Pazartesi, Temmuz 08, 2019

Türkiye’nin Göçmen Sorunu: 2019


Bir alıntı:
“ “Bugün ülkemizde 3,6 milyonu geçici koruma kapsamında Suriyeli olmak üzere yaklaşık 4,9 milyon yabancı insan bulunmaktadır. İstanbul'daki kayıtlı Suriyeli sayısı 546 bin 296'dır.”
Bakan Soylu, 2013-2018 arasında yıllık yakalanan düzensiz göçmen sayısının yüzde 572 oranında arttığını, 2018 sonunda 268 bin olduğunu belirterek, özellikle bölgede terör örgütü PKK ve DEAŞ'ın bu insan ticaretine aracılık etmesi, rant elde etmelerinin, kaçak göçmen sayısındaki artışı tetiklediğini belirtti.
“Kamu düzeninin ortadan kaldıran, huzursuzluk getiren hiçbir anlayışa, haksızlığa, bir dükkanı 20 kişiye 12 saat, diğer 20 kişiye 12 saat yatırmak için kiralayan ve bundan para elde eden, gayriinsani bir şekilde kiralayanların vicdanlarının sorgulanmaya açılmasını istiyorum.” ”
Öncelikle:
1,3 milyon Pakistanlı, Bangladeşli, Afganistanlı, Türki Cumhuriyetler’li varmış. Sıradan insanlar, bunları da Suriyeli / Arap sanıyorlar.
Bunların özelliği, ekonomik göçmen olmaları, yani buraya savaştan kaçmak için değil, para kazanıp biriktirmek için gelmeleri. O nedenle de, kendi içlerinde daha disiplinliler. Lokantalar Türki Cumhuriyetler’den genç erkek, hane halkları da temizlikçi olarak Türki Cumhuriyetler’den genç kadın kullanıyorlar.
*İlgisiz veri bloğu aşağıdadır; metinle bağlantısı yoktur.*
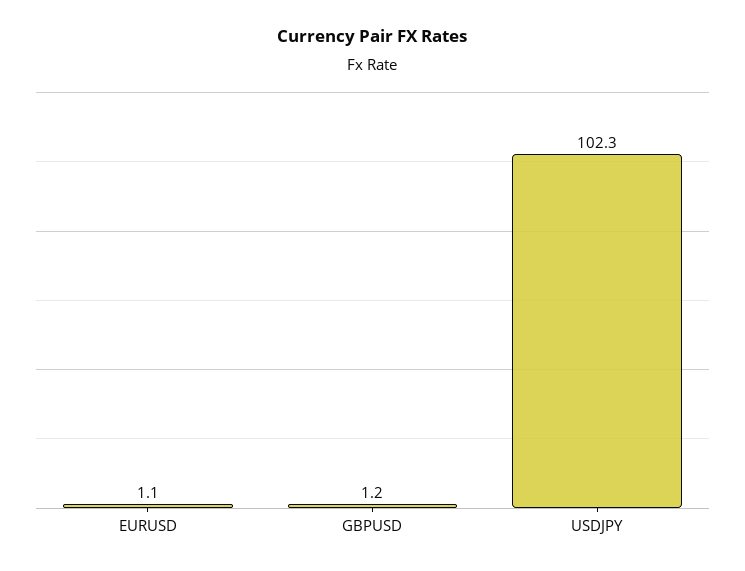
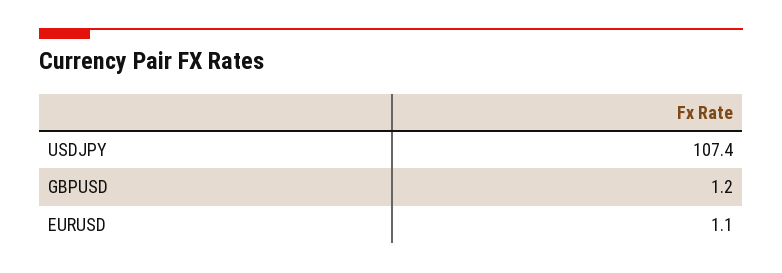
USDJPY: 102.3 -> 107.4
Suriyeliler ise, en pis işleri yapıyorlar. Belli kenar mahallelerde hurdacılık onların tekeline geçti. Suriyeliler aynı zamanda çeteleştiler de.
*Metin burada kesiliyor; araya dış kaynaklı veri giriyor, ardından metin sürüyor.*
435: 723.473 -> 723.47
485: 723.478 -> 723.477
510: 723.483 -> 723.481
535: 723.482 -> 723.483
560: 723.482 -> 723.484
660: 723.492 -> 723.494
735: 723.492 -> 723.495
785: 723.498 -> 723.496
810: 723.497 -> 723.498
Sorun, tüm bunların son 5-6 yılda AKP-Erdoğan döneminde yaşanmış olması. Yani, içişleri bakanının bu duruma söyleyecek tek bir sözü yok. Onun bulunduğu kabinenin bakanları, asgari ücretten aşağısına çalışan Suriyeliler olmasa, Türs sanayisinin çökeceğini açıkça belirttiler.
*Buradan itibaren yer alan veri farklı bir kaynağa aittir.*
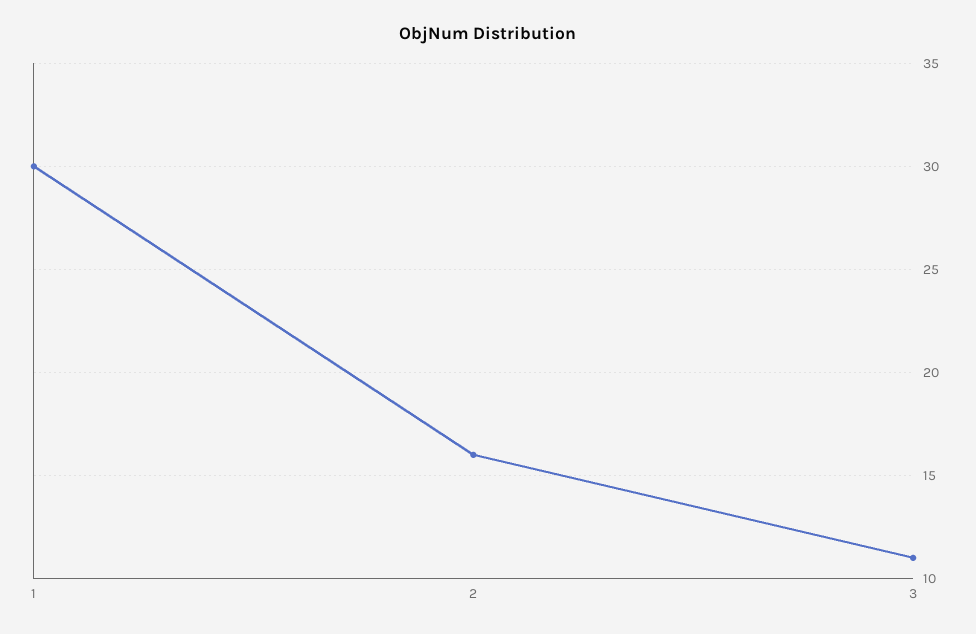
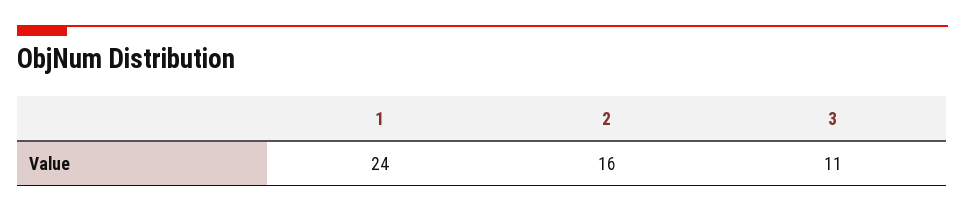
1: 30 -> 24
Sonrasında: Bundan 10 yıl önce, yıllık transit göçmen 250 bin idi, 500 bin olmuşa benzer.
Bu, büyük bir pazar. Yine bakanın söylediği gibi, bu işten kar edenler, yalnızca terör örgütleri değil, sivil Türkler de.
Tuhaf olan şey, bu sınırların kevgire dönmesi olayının Türkiye’de neo-liberalizm ile başlamış olması. Çünkü Türkiye, 1980’den beridir, Batı tarafından yanıp yıkılan ülkelerden Batı’ya kaçan halkların yolu üzerinde kalıyor.
Bunun bir çözümü var mı, olabilir mi?
Bizce yok.
Kayıtdışı milyarlarca dolar kazançtan söz ediliyor bu konuda.
Çıkış:
Tuhaf olan şey şu:
Kimi göçmenler, kişi başına on bin dolara kadar kaçma parası veriyorlar. Oysa bu parayla, başlarını derde sokmadan, tenha bir yerlerde para kazanıyor olabilirler, en azından bir bölümü.
Bu da yıkımın kendi öz-devimselleri olduğunu bize açımlıyor.